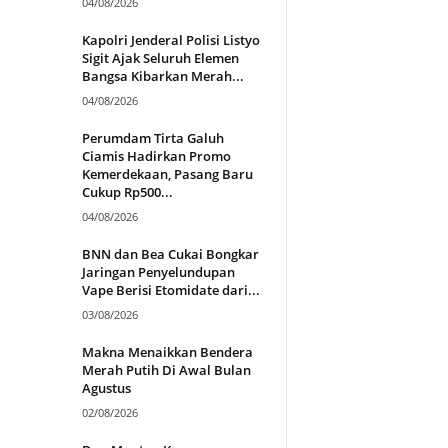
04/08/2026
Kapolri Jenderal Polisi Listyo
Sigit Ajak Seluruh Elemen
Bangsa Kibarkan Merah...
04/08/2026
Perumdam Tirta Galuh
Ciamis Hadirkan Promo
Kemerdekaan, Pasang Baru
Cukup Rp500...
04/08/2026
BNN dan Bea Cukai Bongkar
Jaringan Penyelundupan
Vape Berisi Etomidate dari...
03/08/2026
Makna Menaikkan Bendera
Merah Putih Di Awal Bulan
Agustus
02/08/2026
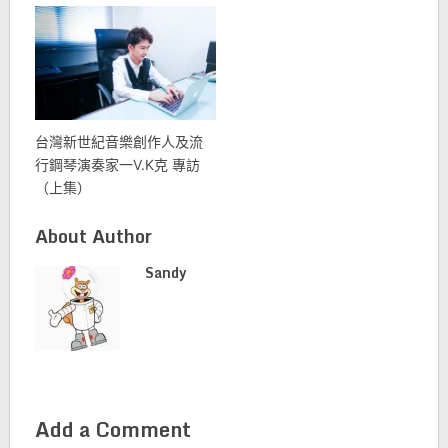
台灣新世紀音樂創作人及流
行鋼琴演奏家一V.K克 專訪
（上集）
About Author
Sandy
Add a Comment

Request:
Copy out the text of every entry above word for word, and leave the pictures out.

Expected answer:
04/08/2026
Kapolri Jenderal Polisi Listyo
Sigit Ajak Seluruh Elemen
Bangsa Kibarkan Merah...
04/08/2026
Perumdam Tirta Galuh
Ciamis Hadirkan Promo
Kemerdekaan, Pasang Baru
Cukup Rp500...
04/08/2026
BNN dan Bea Cukai Bongkar
Jaringan Penyelundupan
Vape Berisi Etomidate dari...
03/08/2026
Makna Menaikkan Bendera
Merah Putih Di Awal Bulan
Agustus
02/08/2026
台灣新世紀音樂創作人及流
行鋼琴演奏家一V.K克 專訪
（上集）
About Author
Sandy
Add a Comment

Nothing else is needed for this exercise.